Rock and Roll Book Club: Duncan Hannah's '20th Century Boy'

Duncan Hannah's '20th Century Boy.'
Duncan Hannah's '20th Century Boy.' (Jay Gabler/MPR)

Imagine you're a college kid from Minnesota, hanging out in New York City in 1973. You see Bob Dylan, and you go up to him. "Hello," you say with a smile, "I'm from Minneapolis."

His response? "Go back."

That didn't happen to Duncan Hannah, but it did happen to one of his fellow Gopher State expats. Hannah himself got to say things like this, at CBGB. "Eno, this is Nico. Nico, this is Eno."

Such was life for a young, good-looking artist with a nose for parties and a head for booze. Hannah's 1970s adventures are chronicled in the new book 20th Century Boy, a compilation of 20 journals Hannah kept, "under the spell of Kerouac." In a preface, he explains that he's edited out his drug-addled attempts at stream-of-consciousness creative writing, keeping what he presumes readers will really care about: the stars, and the sex.

There's an incredible amount of sex in 20th Century Boy — but as they say, it was the '70s. Hannah was a highly sexed, none-too-reticent young man in one of the century's most notorious hook-up scenes. What do you expect? None of the sex involves celebrities, but that's what the rest of the book is for.
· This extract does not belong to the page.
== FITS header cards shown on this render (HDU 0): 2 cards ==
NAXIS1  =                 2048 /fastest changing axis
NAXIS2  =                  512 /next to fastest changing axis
Hannah grew up in Minneapolis, kicked out of Blake for selling LSD ("under duress," he claims). The book starts in 1970, as he's finishing up at Eisenhower High School in Hopkins and jamming with an early band called the Hurricane Boys. In addition to going to all the concerts he could, Hannah worked as an usher at the Guthrie — then a serious venue for rock concerts by artists like Janis Joplin, with whom Hannah naturally got high backstage.
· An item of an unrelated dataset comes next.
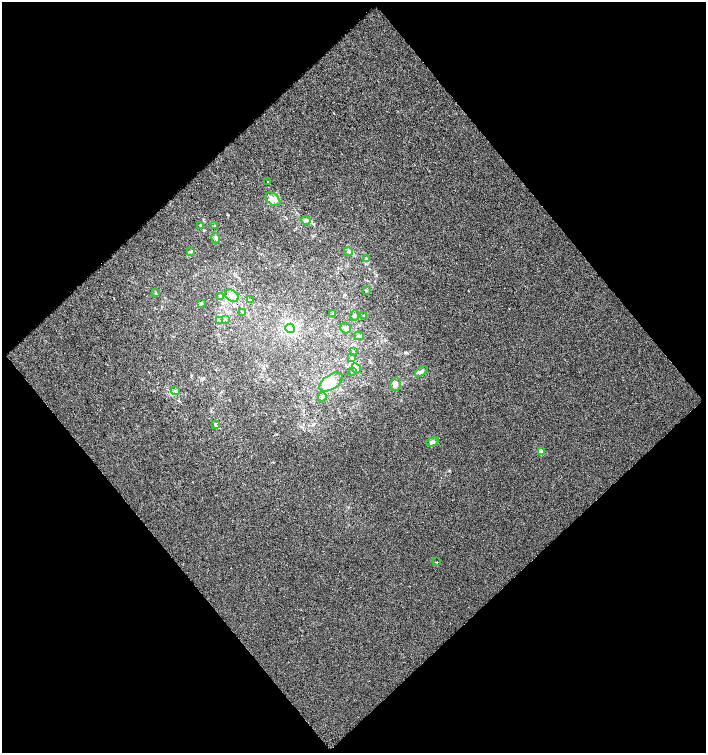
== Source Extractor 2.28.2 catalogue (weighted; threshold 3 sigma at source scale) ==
In 1971, Hannah started at Bard College, later transferring to the Parsons College of Design. That put him at ground zero for the legendary New York scene of the '70s, and he made the most of it...or as much as he could given that he seems to have been drunk approximately half the time. For example, he once shared a car with David Bowie, Andy Warhol, and Brian Ferry. He was so drunk, he didn't say a word for fear he'd make a fool of himself.

An early regular at CBGB, Hannah befriended Television — even trying out for the band when they were considering replacing their drummer. He took Andy Warhol to see Talking Heads for the first time ("They're so cute," declared Warhol when the band played "Artists Only"), and later shot them at Warhol's studio for Interview magazine. He bumped into Patti Smith at the laundromat, and woke up in bed next to William Wegman's dog Man Ray.

One way to read the book is just to jump into the index and see what pops up. Ray Davies? There he is in 1977, at a Saturday Night Live cast party after the Kinks played the show, sitting sullenly with a "completely" unfunny Steve Martin. Todd Rundgren? There he is at Iggy Pop's 1973 New Year's Eve party, with his Playmate girlfriend Bebe Buell, wearing suits "that look like they were made from matching shower curtains." Steven Tyler? There he is at a party in 1975. "I eavesdropped on him," wrote Hannah, "was surprised at how stupid he seemed."

Therein lies the beauty of these journals having been written in the moment. This isn't a memoir, it's a diary of the life of an artist on the make, aware that history is being made but unsure just where the chips will fall. It's a document of how readily the worlds of art and music crossed in New York in the '70s, and the fact that Hannah came from the art side of that equation meant that he was more focused on the personalities than on the songs.

Some rock fans will just about die reading this — Hannah had a chance to chat with David Bowie in the 1970s, and the best he could come up with asking him whether he's looking for material for new songs? — but this scene was full of Duncan Hannahs, and in that respect the book feels gratifyingly typical. Yes, there was a time when you could walk into a shoe store and there would be John Lennon, waiting for Yoko to try on a pair of boots.

The diaries end in 1981, just as Hannah is becoming famous enough to be written about in Interview. Throughout, Hannah chronicles his occasional returns to his hometown. Here he is recounting Christmas 1975.

Cocktail hour with Dad before dinner. When Mom calls "Dinner's ready," Dad says, "Let's have a rammer," which is a glass of bourbon to be thrown down the hatch thirty seconds before you sit down to the dinner table. Candlelight and wine. Dad discusses the troubled world we live in. It gets him down. He turns the conversation to me and my struggle to "make it." At one point he says, "Look, I don't know anything about art, and I don't care." Will it be ever thus? It's snowing outside the window.

"Minnesota is on the cover of Time magazine," wrote Hannah in 1973. "Says it's the best place to live in the U.S. I can't wait to leave."